━━━ Dataset excerpt
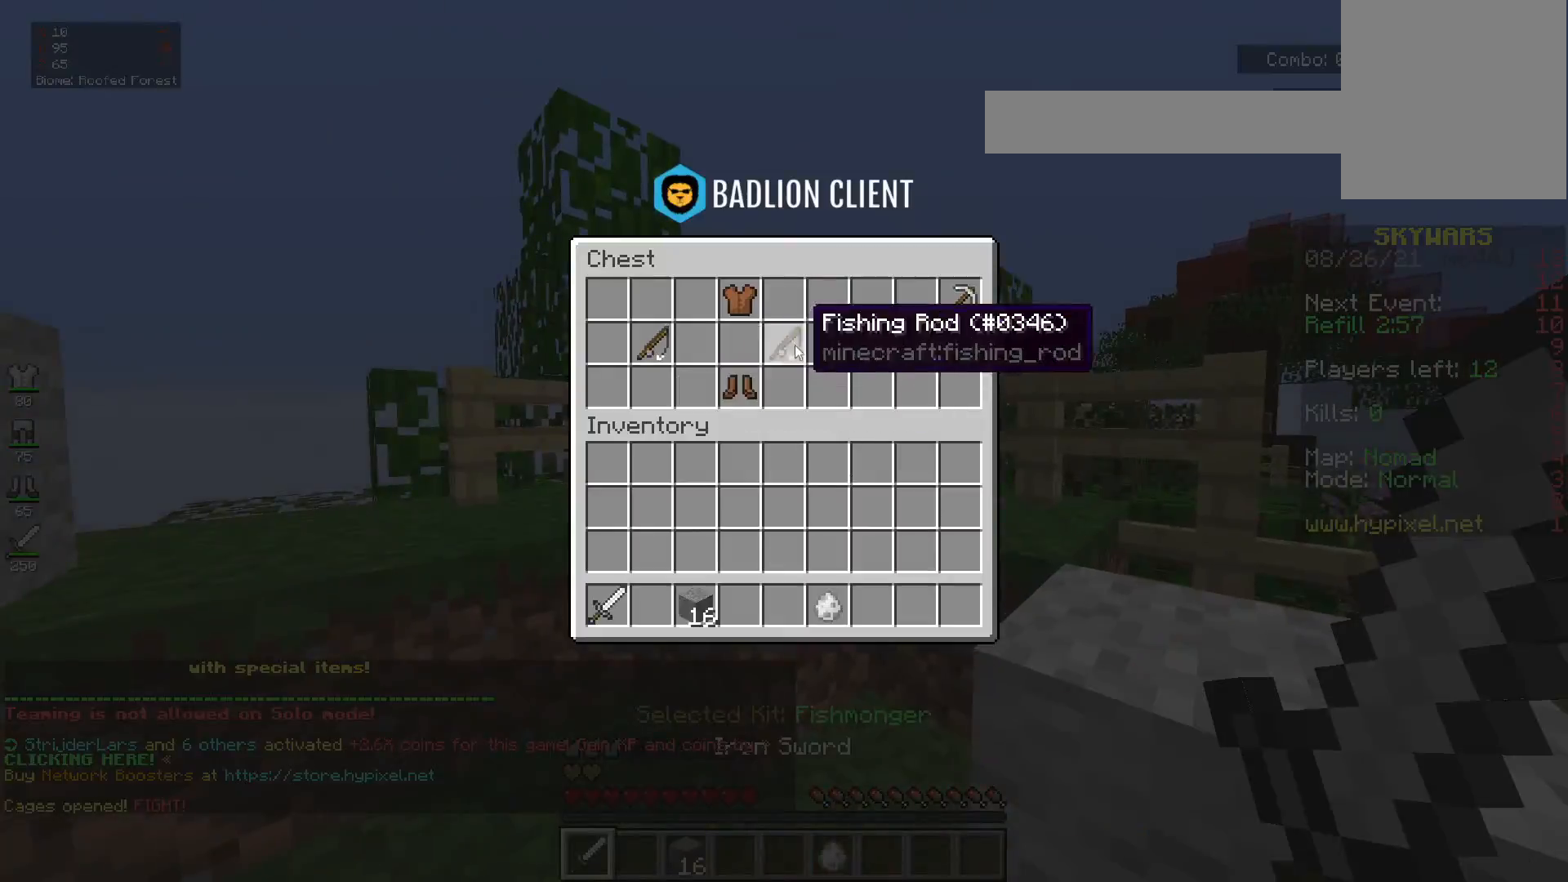
{"keys": [], "mouse": [], "events": []}
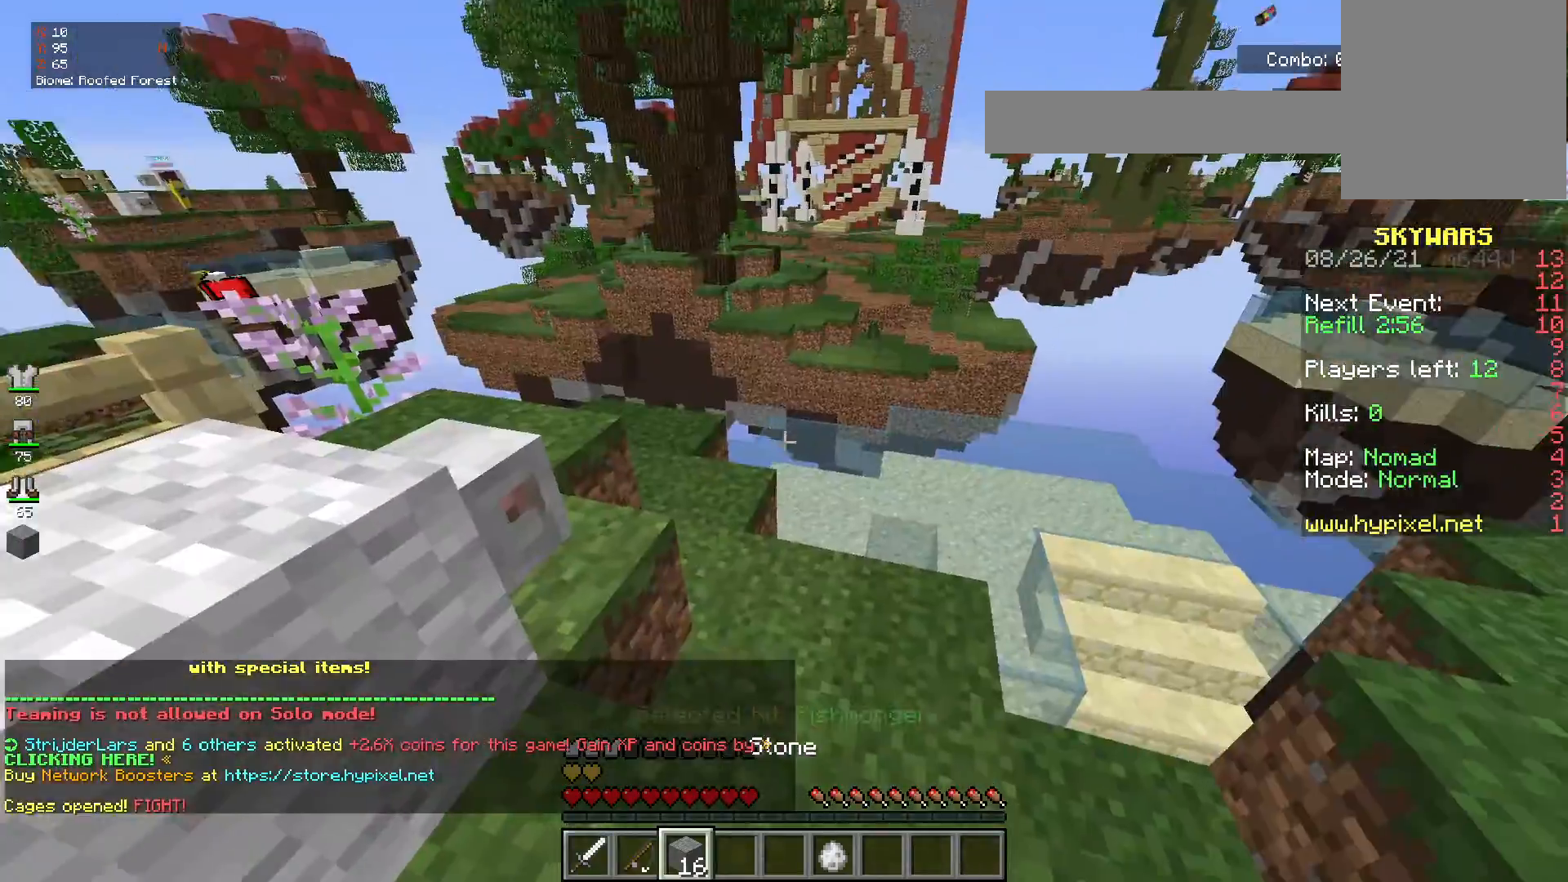
{"keys": ["w"], "mouse": [], "events": [[100, "mouse_left", "down"], [100, "w", "down"], [500, "mouse_left", "up"]]}
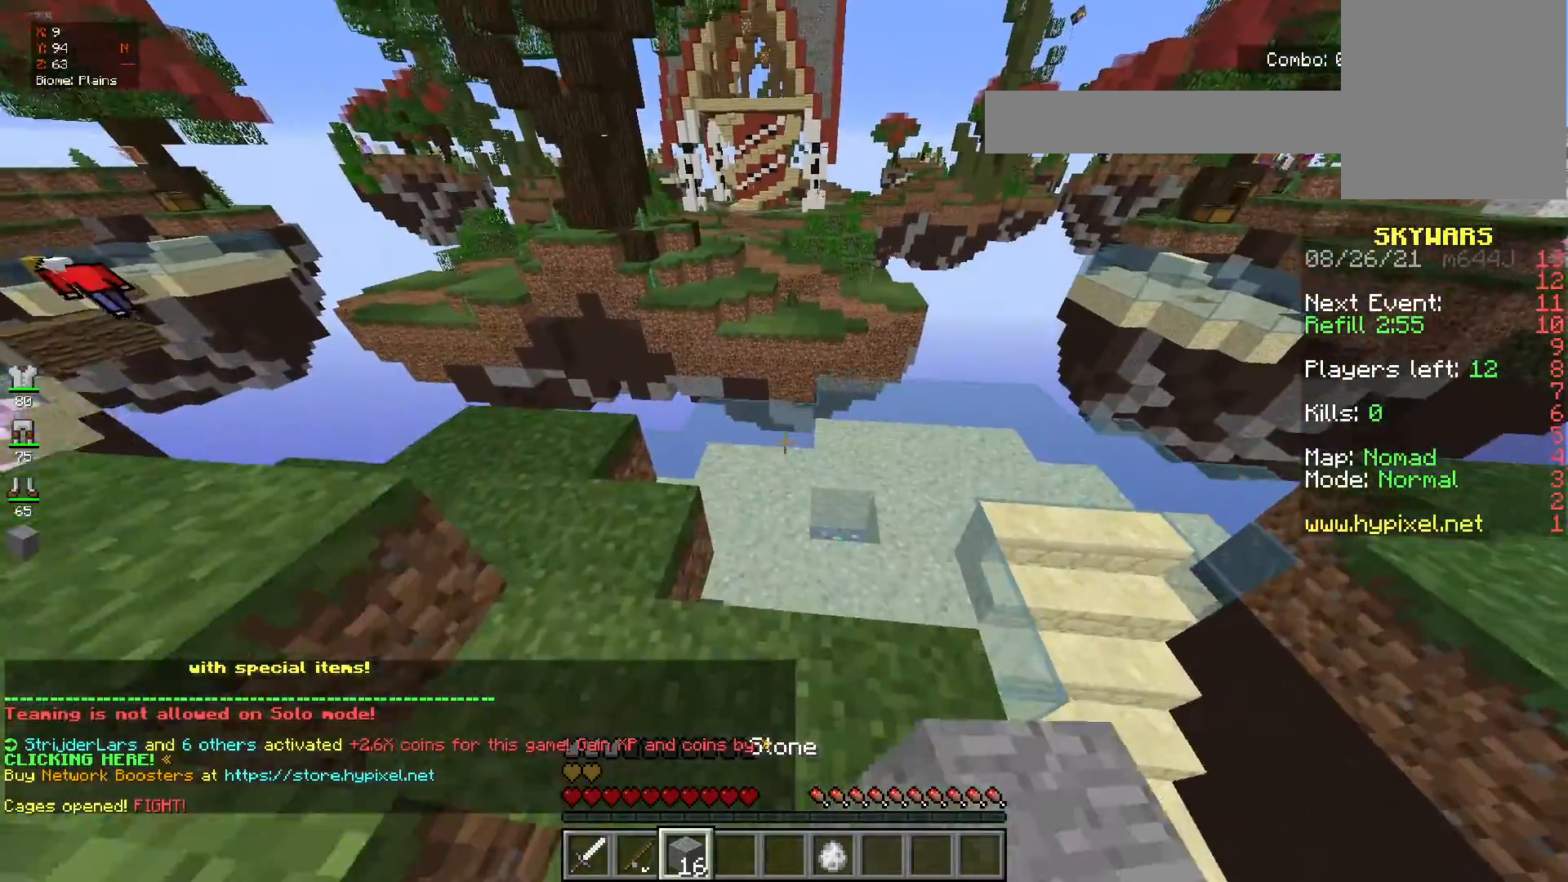
{"keys": ["w"], "mouse": [], "events": [[33, "d", "down"], [350, "d", "up"]]}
━━━━━━
_What you will do_.
Word for word, reproduce all the data, but not the pictures.

_Result for this exercise_.
{"keys": [], "mouse": [], "events": []}
{"keys": ["w"], "mouse": [], "events": [[100, "mouse_left", "down"], [100, "w", "down"], [500, "mouse_left", "up"]]}
{"keys": ["w"], "mouse": [], "events": [[33, "d", "down"], [350, "d", "up"]]}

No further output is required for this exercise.